Germany sticking with loathed E10 biofuel
The German government said after crisis talks Tuesday it was sticking with a newly introduced petrol with a 10-percent biofuel content despite major problems since its introduction last month.
"We need to reduce our dependency on oil," Environment Minister Norbert Röttgen said after meeting automakers, oil company representatives and consumer and motorists' organisations in Berlin.
"All those involved in the meeting are in favour of E10 (fuel) in order to protect the climate, to safeguard the environment, to preserve natural resources and for greater energy security."
The new fuel, which went on sale in February at German petrol stations, is to comply with a European Union directive for biofuels to account for at least 10 percent of all petrol and diesel sold in the 27-nation bloc by 2020.
In France, the launch has gone smoothly, with E10 accounting for 13 percent of all petrol sales at the end of 2010 and the fuel is available in close to 20 percent of filling stations.

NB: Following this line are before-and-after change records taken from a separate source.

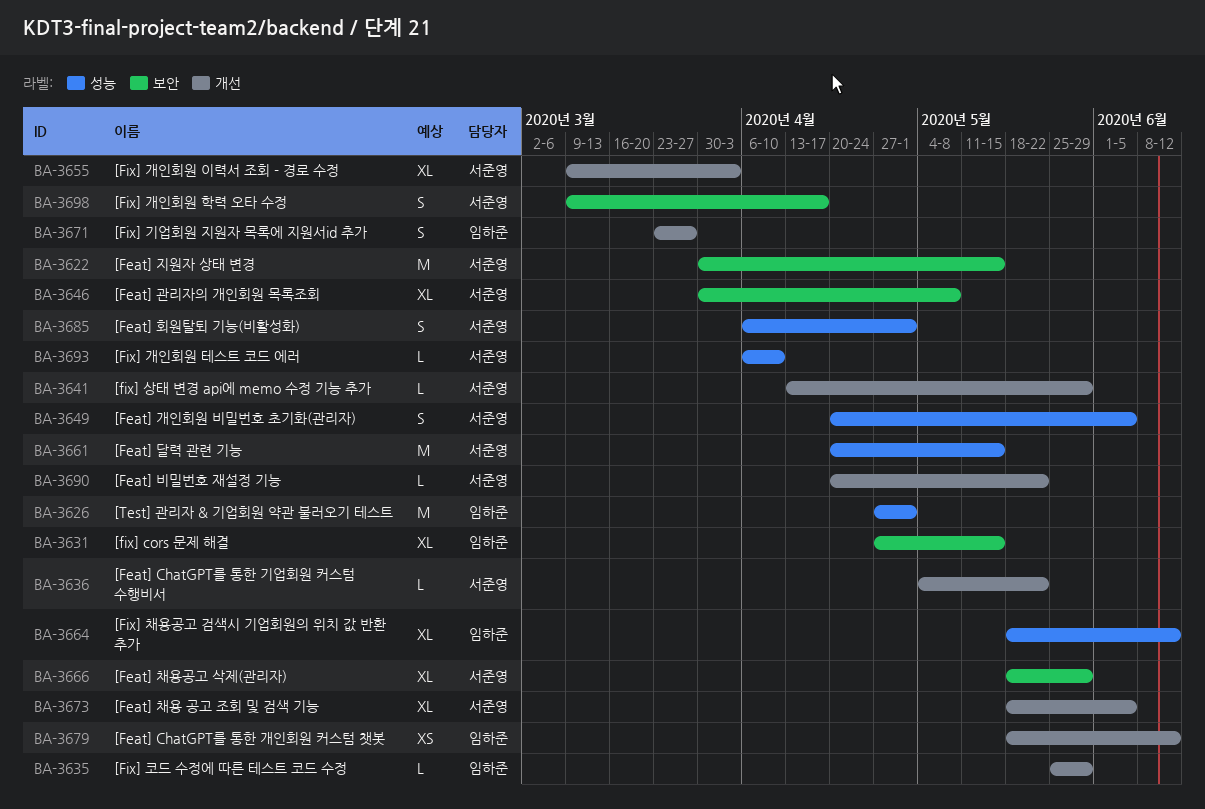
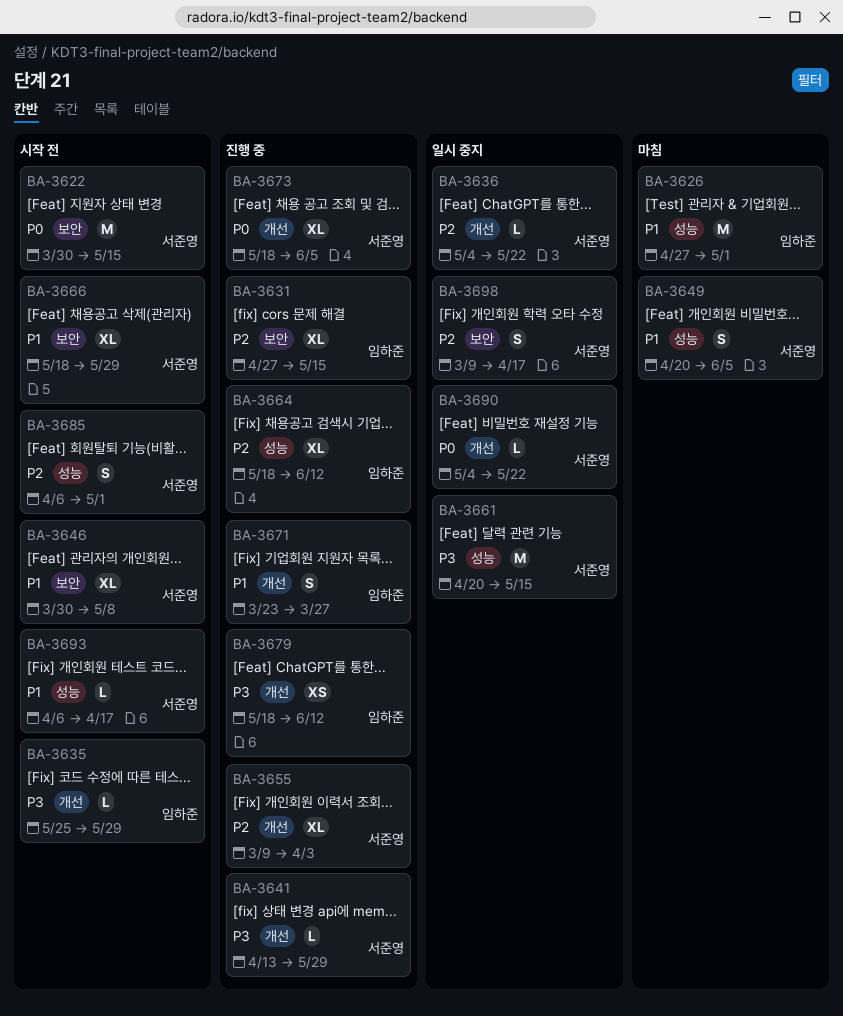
BA-3690, start: Apr 20 -> May 4
BA-3693, due: Apr 10 -> Apr 17

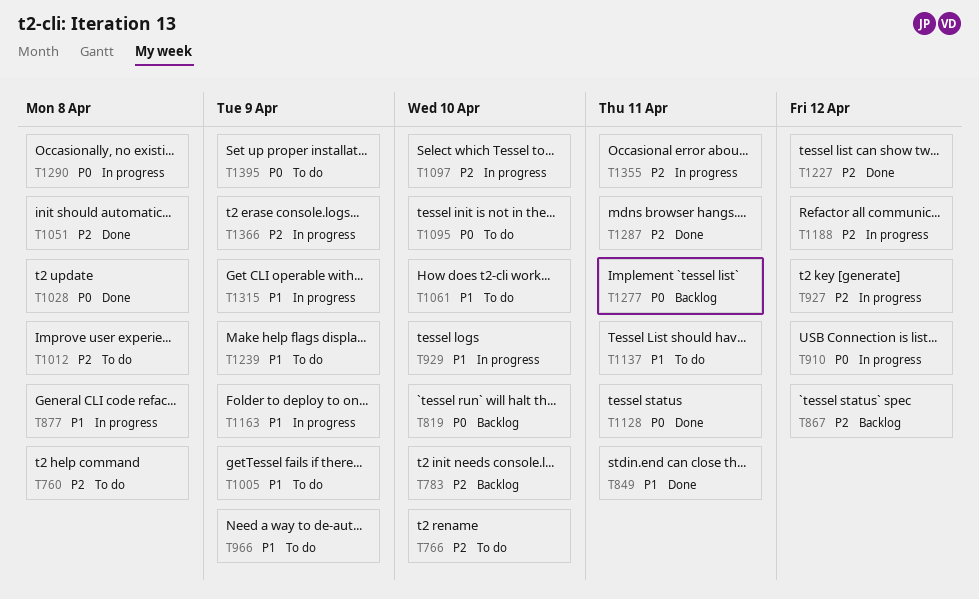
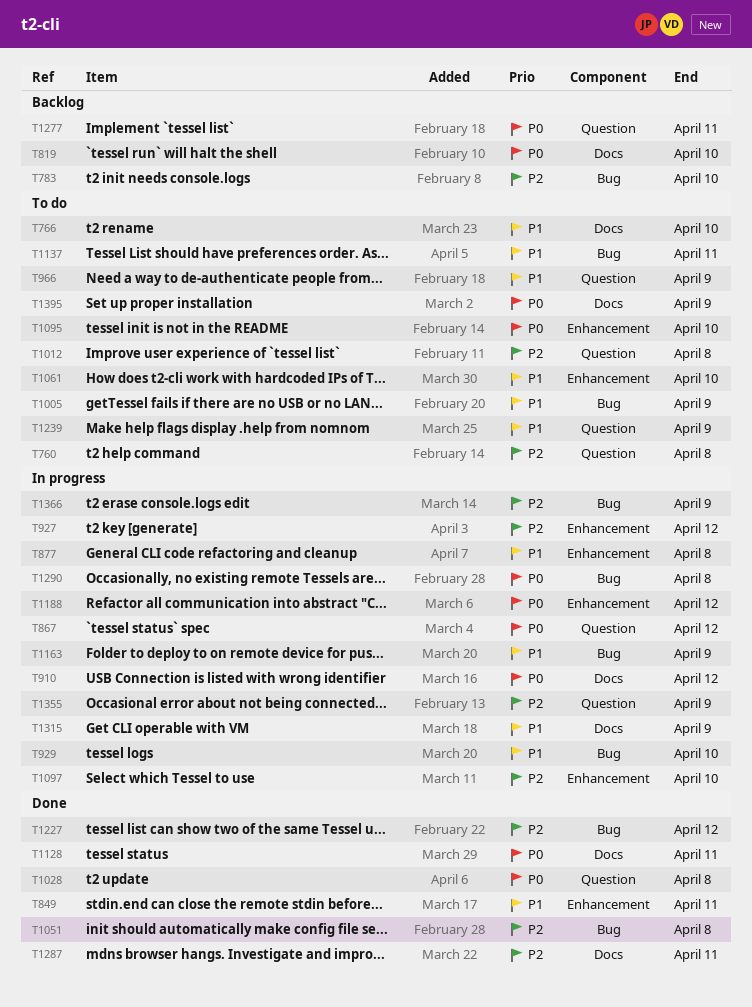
T766, priority: P2 -> P1
T867, status: Backlog -> In progress
T867, priority: P2 -> P0
T1188, priority: P2 -> P0
T1355, due: Apr 11 -> Apr 9

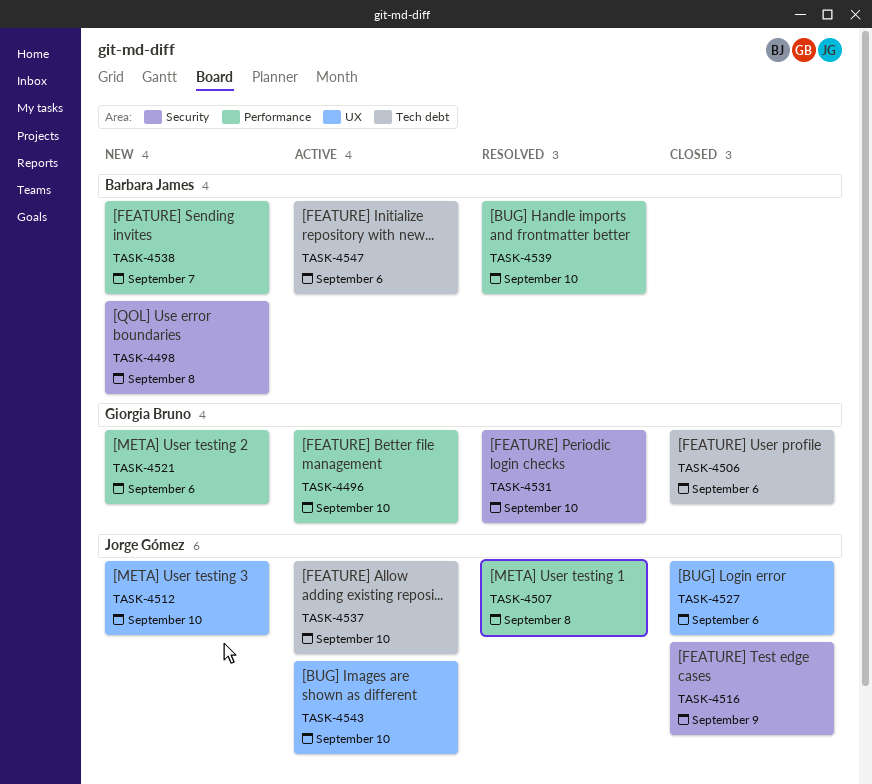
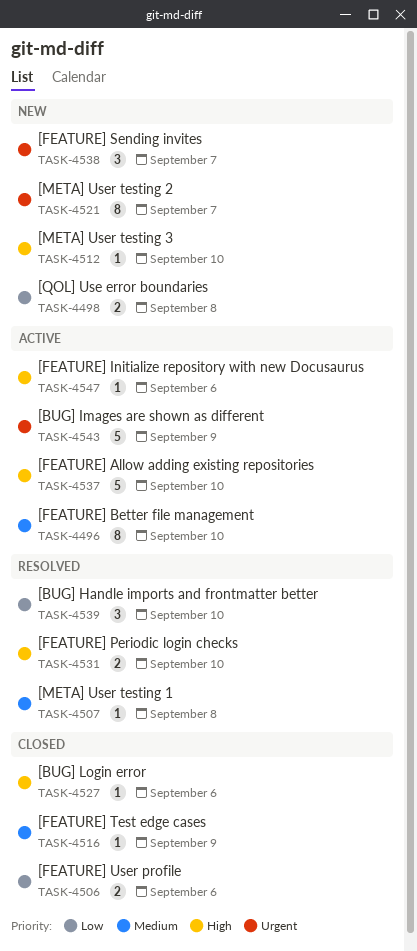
TASK-4521, due: Sep 6 -> Sep 7
TASK-4543, due: Sep 10 -> Sep 9

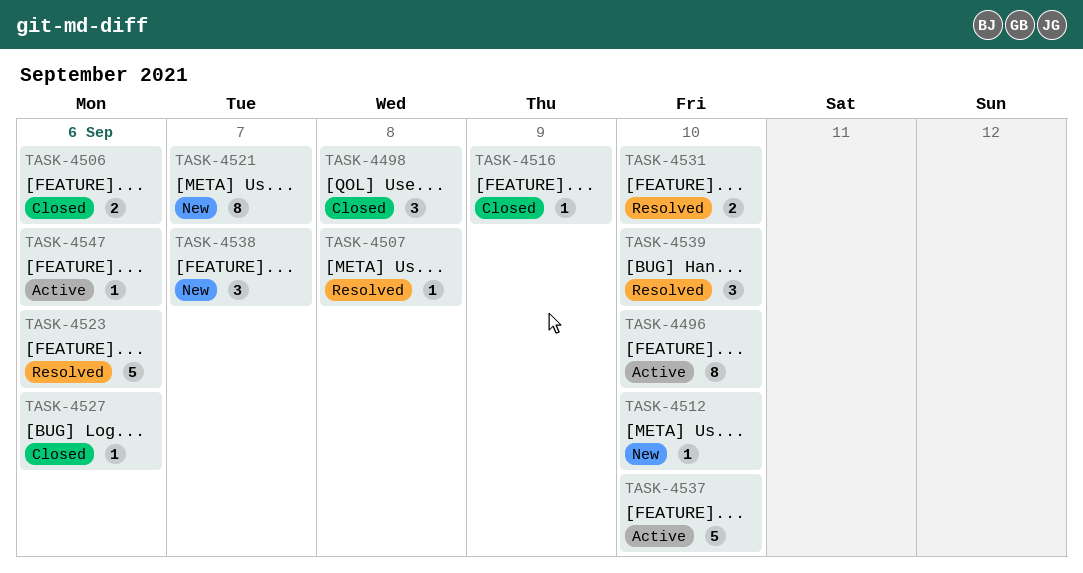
TASK-4498, status: New -> Closed
TASK-4498, estimate: 2 -> 3
TASK-4523: none -> present
TASK-4543: present -> none

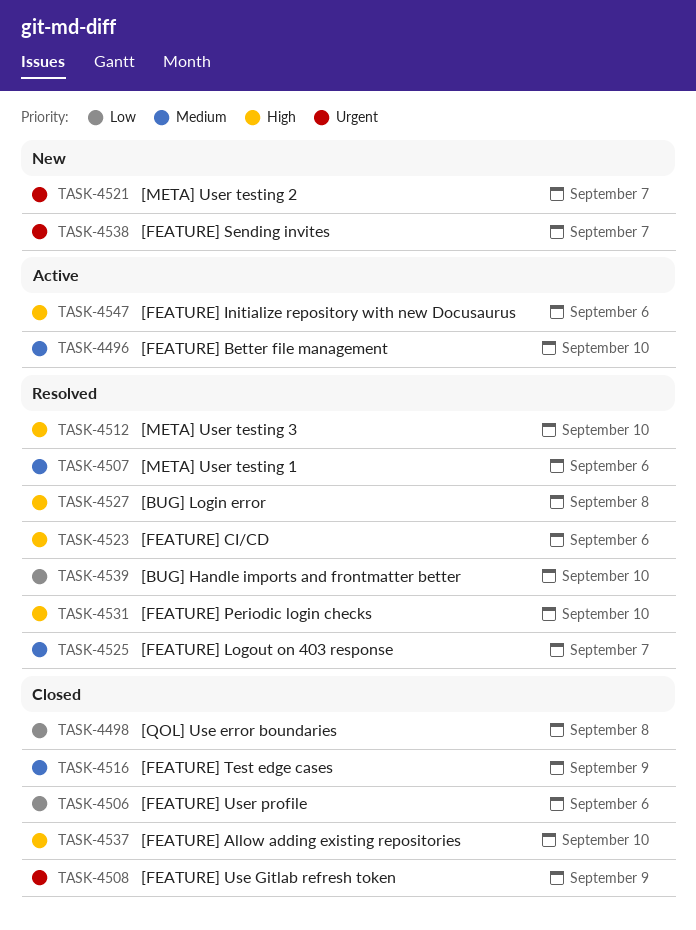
TASK-4507, due: Sep 8 -> Sep 6
TASK-4508: none -> present
TASK-4512, status: New -> Resolved
TASK-4525: none -> present
TASK-4527, status: Closed -> Resolved
TASK-4527, due: Sep 6 -> Sep 8
TASK-4537, status: Active -> Closed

But German motorists have steered clear, despite the fact that it is cheaper than regular petrol, because of fears that it will damage their engines even though the automobile federation says 93 percent of cars can use it.
There are also doubts about its environmental benefits because considerable amounts of carbon dioxide are emitted during the harvesting and processing of the crops, and because the fuel is less efficient, critics say.
Strong demand for the fuel also means less farmland is available for other crops, pushing already rising food prices - and therefore inflation - even higher around the world.
Sigmar Gabriel, head of the opposition centre-left Social Democrats (SPD) and Röttgen's predecessor, said that instead of biofuels the government "should focus on promoting electric and hydrogen-powered cars."
Röttgen said that automakers had agreed to provide legally binding information on which cars can use the fuel that will be clearly displayed at petrol stations and made available at garages.
"Around a year ago we were all witnesses on the television to the oil catastrophe in the Gulf of Mexico, with enormous damage to the environment," Röttgen said.
"Every day we see (Libyan leader) Muammar Qaddafi persecuting and bombarding his own people. Do we want to keep buying oil in order to finance states and regimes like this?"